◆ Problem statement: Copy the lines between the one holding "Light green colored" and the one holding "[470, 278, 498, 313]", inclusive, swapping "shelf" for "ledge" and leaving everything else as it is.

>> BEGIN Given entries

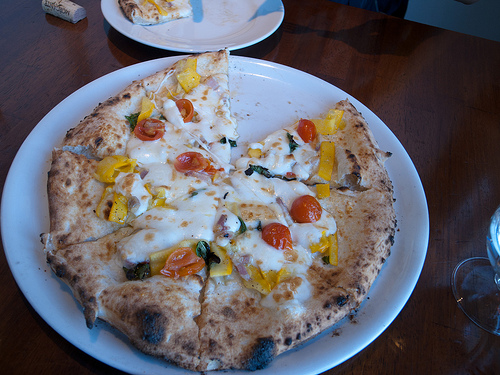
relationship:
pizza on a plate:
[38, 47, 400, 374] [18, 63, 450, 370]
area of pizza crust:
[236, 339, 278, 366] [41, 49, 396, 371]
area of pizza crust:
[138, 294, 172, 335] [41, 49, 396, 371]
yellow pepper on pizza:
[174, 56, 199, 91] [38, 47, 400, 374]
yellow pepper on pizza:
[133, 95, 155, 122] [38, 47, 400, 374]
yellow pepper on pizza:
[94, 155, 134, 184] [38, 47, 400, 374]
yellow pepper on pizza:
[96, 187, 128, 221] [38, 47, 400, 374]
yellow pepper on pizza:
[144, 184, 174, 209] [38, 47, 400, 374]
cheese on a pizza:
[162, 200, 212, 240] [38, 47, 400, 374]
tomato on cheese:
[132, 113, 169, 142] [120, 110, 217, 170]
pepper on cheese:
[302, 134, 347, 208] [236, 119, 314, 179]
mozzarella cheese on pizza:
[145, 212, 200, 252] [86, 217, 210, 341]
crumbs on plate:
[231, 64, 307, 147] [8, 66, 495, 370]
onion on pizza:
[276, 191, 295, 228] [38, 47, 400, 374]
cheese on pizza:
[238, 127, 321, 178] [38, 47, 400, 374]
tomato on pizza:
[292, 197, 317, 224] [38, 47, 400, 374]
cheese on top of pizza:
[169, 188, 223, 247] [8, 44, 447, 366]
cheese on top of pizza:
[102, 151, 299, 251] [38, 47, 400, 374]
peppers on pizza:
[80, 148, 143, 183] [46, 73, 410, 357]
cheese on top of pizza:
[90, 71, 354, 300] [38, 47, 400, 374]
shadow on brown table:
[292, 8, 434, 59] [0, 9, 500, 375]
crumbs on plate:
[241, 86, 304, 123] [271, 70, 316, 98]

>> END Given entries
>> BEGIN Given entries

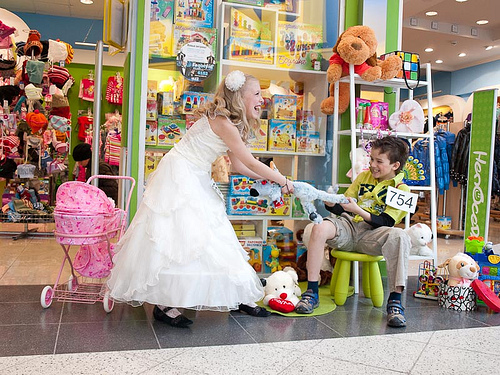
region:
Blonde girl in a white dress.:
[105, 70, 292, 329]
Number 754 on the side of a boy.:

>> END Given entries
>> BEGIN Given entries

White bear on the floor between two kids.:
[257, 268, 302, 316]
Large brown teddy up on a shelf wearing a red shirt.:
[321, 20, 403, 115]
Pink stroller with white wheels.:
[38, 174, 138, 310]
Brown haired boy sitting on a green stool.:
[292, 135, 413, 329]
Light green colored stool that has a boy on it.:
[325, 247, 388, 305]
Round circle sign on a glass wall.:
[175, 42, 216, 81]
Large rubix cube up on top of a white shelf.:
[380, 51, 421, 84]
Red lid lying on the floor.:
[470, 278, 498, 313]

>> END Given entries

◆ Solution to the problem:
Light green colored stool that has a boy on it.:
[325, 247, 388, 305]
Round circle sign on a glass wall.:
[175, 42, 216, 81]
Large rubix cube up on top of a white ledge.:
[380, 51, 421, 84]
Red lid lying on the floor.:
[470, 278, 498, 313]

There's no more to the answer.